**Text block:**
• • • • •
Chunking Data in CHT android App

Kenyuri · April 1, 2025, 10:17am

Hello everyone,

We’ve been encountering synchronization issues on our CHT application due to large payloads and network interruptions. Some clinics can accumulate multiple days of data (potentially reaching hundreds of thousands of characters), and if a network failure happens, the entire payload must be resent.

To mitigate this, we’re considering a chunk-based approach, where data is split into smaller pieces, so if a single chunk fails during transmission, only that portion is re-sent instead of the entire dataset. This would reduce both bandwidth usage and the likelihood of hitting payload limits.

Does the CHT application have any built-in support for sending data in smaller chunks?
If not, has anyone successfully modified or extended the sync process to enable chunking?
Any best practices or code samples you can share regarding chunk-based uploads or sync retries?

We’d appreciate any insights, experiences, or suggestions you may have. Thank you in advance for your help!

mrjones · April 1, 2025, 4:20pm

@Kenyuri - thanks for your question - this sounds interesting!

Can you quantify what you mean by “issues on our CHT application due to large payloads and network interruptions”? Specifically:

how many documents are you trying to sync when you see this issue?
are there individual documents that are too large or the total size of many small documents that are too large?
how did you discover this was a problem? what were the symptoms that you saw in the CHT and with the end user? how do you know this is a large payload issue?

Helping us better understand your issue will guide the conversation more toward if this is a CHT based issue or a configuration based issue.

I otherwise no work on chunking has been done that I know of.

To mitigate the amount of data, but specifically the number of documents and not individual large documents, be sure to read up on these topics:

replication depth
purging
Warn end users about syncing too many docs
per user replication limits which is also exposed in monitoring API and thus available in Watchdog

jkuester · April 1, 2025, 7:48pm

Just to add a bit more context to what @mrjones has already said: under the hood, the CHT just uses PouchDB - CouchDB replication to synchronize data between offline user’s devices and the server.

The Pouch/Couch data transfer uses an extremely robust protocol that should allow for partial syncs (replicating just some of the documents as network connectivity allows). That being said, I wonder if you are actually talking about chunking data at a sub-doc level? How big are your documents normally? Is that what you mean by “hundreds of thousands of characters”?

diana · April 2, 2025, 6:12am

Uploads are already batched by document count (and the batch size is 100 documents).

We have one additional “chunking” mechanism when the payload the client sends exceeds the maximum size the server accepts, which is now set to 32MB, which decreases the batch size even further: Users with a lot of large docs to replicate continuously fail · Issue #6143 · medic/cht-core · GitHub
However this does not cover repeated client-side failed uploads for other reasons.

The document size for CHT is generally very small, and the maximum batch size that is sent to the server is of 100 documents. When we hit the 32M limit and implemented the batch reduction I linked above, the cause was uploading large numbers of reports that had image attachments - so a batch of 100 reports, each having an image attachment can easily go over 32MB.

I’m curious what kind of payloads fail in your case @Kenyuri . Do you also have image attachments to your reports?
• • • • •
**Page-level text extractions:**
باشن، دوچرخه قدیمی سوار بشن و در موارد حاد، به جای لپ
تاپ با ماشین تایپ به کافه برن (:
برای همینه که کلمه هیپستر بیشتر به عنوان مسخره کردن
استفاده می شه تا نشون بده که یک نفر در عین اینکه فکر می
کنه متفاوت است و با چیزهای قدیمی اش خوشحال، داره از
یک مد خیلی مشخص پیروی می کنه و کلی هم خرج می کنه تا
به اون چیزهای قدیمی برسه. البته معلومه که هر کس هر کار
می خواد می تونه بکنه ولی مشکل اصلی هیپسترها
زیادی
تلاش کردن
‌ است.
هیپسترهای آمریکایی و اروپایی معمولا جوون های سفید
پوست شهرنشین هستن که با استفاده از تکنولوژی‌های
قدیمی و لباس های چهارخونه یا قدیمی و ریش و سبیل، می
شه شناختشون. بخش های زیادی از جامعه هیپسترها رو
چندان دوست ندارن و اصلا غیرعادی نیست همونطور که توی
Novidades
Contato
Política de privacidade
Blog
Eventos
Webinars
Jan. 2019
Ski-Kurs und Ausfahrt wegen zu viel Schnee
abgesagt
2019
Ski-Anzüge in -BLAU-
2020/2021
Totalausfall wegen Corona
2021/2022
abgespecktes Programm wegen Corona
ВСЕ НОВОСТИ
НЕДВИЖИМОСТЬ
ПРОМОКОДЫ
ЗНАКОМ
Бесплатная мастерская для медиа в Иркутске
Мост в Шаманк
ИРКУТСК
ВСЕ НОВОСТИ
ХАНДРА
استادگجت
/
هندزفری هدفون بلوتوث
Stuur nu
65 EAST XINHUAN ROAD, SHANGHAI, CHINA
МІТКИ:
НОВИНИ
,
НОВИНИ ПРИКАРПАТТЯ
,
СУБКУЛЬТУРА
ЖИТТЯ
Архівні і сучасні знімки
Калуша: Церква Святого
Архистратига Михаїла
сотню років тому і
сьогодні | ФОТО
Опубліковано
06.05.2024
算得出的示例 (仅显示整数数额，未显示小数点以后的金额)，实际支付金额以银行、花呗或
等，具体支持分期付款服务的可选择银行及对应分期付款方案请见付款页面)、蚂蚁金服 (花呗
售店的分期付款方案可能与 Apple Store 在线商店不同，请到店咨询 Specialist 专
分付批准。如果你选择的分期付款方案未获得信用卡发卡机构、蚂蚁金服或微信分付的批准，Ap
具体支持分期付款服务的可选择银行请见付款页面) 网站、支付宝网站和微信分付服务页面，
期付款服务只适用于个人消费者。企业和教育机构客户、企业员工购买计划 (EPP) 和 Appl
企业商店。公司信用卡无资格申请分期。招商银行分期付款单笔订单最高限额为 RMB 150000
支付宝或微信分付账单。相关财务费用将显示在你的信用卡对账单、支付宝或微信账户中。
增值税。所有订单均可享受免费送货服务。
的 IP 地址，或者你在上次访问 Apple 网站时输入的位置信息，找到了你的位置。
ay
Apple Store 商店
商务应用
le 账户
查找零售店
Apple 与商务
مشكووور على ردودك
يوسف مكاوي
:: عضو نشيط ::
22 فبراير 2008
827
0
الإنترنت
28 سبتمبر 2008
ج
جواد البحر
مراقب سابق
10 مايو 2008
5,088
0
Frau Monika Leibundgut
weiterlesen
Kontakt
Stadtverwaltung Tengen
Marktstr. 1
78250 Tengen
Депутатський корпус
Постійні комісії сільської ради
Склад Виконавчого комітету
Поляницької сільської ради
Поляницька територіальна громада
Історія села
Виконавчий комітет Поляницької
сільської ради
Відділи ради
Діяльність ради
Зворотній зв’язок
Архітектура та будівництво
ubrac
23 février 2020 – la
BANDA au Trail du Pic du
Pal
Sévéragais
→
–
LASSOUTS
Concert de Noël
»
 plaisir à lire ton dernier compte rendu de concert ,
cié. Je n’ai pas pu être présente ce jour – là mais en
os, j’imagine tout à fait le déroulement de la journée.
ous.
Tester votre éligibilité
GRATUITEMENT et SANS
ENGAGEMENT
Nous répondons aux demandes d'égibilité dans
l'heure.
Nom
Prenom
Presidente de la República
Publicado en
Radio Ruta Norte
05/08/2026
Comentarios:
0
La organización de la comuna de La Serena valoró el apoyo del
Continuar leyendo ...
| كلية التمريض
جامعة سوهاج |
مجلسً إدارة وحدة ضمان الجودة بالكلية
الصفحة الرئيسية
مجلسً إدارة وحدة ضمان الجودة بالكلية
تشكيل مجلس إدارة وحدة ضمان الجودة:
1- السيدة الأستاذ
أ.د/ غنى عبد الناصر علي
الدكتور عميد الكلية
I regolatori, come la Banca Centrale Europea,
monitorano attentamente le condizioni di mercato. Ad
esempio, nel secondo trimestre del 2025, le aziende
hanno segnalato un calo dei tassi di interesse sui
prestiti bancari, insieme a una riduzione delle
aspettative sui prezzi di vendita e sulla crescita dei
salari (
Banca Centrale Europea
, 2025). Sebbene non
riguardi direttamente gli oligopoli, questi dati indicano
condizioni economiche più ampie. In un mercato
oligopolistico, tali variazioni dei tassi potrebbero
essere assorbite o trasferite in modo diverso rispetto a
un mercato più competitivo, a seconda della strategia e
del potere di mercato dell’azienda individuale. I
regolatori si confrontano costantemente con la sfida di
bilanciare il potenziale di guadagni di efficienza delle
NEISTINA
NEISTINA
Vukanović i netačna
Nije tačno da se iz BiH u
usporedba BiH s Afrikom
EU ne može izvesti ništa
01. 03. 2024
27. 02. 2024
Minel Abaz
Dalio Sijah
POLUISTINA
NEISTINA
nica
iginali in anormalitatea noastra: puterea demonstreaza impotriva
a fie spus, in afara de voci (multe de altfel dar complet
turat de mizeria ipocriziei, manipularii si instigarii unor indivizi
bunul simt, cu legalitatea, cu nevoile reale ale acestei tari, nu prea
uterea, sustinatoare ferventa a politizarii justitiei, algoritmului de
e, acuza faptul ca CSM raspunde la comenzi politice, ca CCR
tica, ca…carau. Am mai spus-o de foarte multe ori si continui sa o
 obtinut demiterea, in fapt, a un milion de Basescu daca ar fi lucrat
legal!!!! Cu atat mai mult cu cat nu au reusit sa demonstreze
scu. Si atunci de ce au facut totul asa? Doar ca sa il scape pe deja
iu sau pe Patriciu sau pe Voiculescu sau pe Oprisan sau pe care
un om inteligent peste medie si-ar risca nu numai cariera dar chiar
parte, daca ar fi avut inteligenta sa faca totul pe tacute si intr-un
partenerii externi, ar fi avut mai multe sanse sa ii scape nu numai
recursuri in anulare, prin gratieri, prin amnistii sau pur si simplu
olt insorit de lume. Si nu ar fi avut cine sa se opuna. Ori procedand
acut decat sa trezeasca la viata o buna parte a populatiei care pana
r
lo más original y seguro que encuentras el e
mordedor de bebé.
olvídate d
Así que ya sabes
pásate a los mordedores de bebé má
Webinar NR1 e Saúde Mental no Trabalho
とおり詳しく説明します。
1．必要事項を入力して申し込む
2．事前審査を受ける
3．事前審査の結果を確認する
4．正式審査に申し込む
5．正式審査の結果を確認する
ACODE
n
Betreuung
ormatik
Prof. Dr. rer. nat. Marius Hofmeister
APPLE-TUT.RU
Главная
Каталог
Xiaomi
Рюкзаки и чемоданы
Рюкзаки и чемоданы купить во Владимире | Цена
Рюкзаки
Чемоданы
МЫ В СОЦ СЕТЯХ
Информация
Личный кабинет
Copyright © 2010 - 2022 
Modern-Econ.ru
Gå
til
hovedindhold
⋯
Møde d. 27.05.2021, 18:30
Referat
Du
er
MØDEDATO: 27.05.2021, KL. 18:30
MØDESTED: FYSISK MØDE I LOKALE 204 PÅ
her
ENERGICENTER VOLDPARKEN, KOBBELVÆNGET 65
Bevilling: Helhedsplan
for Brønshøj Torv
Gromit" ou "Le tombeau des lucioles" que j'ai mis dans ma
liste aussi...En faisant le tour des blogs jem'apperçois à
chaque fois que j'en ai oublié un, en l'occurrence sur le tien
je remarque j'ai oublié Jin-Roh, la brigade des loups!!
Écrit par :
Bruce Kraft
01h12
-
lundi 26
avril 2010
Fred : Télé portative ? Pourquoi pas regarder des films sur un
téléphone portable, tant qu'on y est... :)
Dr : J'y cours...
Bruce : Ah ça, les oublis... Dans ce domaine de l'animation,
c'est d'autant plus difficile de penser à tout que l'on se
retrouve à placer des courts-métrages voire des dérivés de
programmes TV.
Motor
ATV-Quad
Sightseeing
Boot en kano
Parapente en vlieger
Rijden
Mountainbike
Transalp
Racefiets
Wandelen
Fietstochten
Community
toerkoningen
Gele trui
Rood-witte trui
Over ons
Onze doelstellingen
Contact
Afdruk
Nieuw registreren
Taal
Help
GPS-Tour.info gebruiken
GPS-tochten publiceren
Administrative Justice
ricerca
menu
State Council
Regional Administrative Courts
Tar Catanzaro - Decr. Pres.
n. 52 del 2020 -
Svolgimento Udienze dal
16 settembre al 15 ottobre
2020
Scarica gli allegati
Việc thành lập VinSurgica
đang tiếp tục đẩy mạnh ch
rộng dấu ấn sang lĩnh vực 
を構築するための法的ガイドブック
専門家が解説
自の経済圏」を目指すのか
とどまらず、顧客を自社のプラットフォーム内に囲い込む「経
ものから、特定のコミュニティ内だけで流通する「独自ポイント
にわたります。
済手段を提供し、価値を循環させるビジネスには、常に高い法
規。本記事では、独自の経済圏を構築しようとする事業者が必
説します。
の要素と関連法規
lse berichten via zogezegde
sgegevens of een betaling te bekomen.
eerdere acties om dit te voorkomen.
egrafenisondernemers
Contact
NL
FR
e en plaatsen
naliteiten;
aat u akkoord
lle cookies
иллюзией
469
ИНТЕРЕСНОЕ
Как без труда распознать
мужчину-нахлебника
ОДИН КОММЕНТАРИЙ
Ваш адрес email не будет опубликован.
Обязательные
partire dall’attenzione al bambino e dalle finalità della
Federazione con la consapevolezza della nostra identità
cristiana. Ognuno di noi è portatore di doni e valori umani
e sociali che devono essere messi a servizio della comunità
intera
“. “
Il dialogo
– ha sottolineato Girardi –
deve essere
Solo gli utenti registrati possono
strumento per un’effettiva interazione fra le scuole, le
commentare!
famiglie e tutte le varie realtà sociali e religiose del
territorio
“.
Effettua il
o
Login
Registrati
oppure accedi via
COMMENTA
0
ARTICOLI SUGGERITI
• • • • •
**What the task asks:** In the thread about chunking data in the CHT app, write out the passage from "To mitigate this, we’re" up to and including "to enable chunking?", swapping "bandwidth usage" for "data usage". The items have no connection to the text.

**Task answer:**
To mitigate this, we’re considering a chunk-based approach, where data is split into smaller pieces, so if a single chunk fails during transmission, only that portion is re-sent instead of the entire dataset. This would reduce both data usage and the likelihood of hitting payload limits.

Does the CHT application have any built-in support for sending data in smaller chunks?
If not, has anyone successfully modified or extended the sync process to enable chunking?